Na inspekcję do Gdańska wybrał się także sekretarz generalny PZPN Waldemar Baryło. – Ta murawa, delikatnie mówiąc, nie wygląda dobrze, ale wierzymy zapewnieniom operatora, że na mecz Polaków będzie znacznie lepsza
– komentuje Baryło.
Dlaczego boisko w Gdańsku jest słabo przygotowane? Powodów jest kilka. Najpierw podczas jednej z komercyjnych imprez zostało zadeptane przez pracowników banku. Odbył się tu też mecz rugby (przed którym malowano linie szkodliwą substancją), a najbardziej nadwyrężone zostało przez koncert Jennifer Lopez pod koniec września.
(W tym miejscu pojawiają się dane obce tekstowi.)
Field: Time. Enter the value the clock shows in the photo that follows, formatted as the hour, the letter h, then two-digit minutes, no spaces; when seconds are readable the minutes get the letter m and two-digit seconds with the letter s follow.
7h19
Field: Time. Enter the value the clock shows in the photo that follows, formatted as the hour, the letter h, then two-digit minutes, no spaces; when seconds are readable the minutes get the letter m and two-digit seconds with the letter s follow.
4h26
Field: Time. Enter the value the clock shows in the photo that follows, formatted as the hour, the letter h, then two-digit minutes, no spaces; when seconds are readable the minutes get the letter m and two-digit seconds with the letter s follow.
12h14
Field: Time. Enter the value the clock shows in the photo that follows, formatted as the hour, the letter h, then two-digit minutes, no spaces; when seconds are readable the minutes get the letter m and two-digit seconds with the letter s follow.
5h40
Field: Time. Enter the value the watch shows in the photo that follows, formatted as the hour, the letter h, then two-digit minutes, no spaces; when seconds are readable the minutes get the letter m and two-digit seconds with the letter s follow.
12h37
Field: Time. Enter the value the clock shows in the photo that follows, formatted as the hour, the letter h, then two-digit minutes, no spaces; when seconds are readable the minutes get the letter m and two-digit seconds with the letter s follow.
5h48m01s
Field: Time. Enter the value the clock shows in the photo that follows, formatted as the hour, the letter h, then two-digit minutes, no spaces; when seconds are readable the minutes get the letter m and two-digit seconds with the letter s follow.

– O doświetlaniu nie ma mowy, bo potrzebny jest do tego strasznie drogi sprzęt, na który nas nie stać
– mówi Borys Hymczak, prezes firmy Arena Gdańsk Operator. Ale deklaruje, że murawa w połowie listopada będzie w dobrym stanie. – Nie twierdzę, że z boiskiem teraz wszystko jest w porządku, ale panujemy nad sytuacją
– deklaruje Hymczak. PZPN zapowiada dalszy monitoring sytuacji.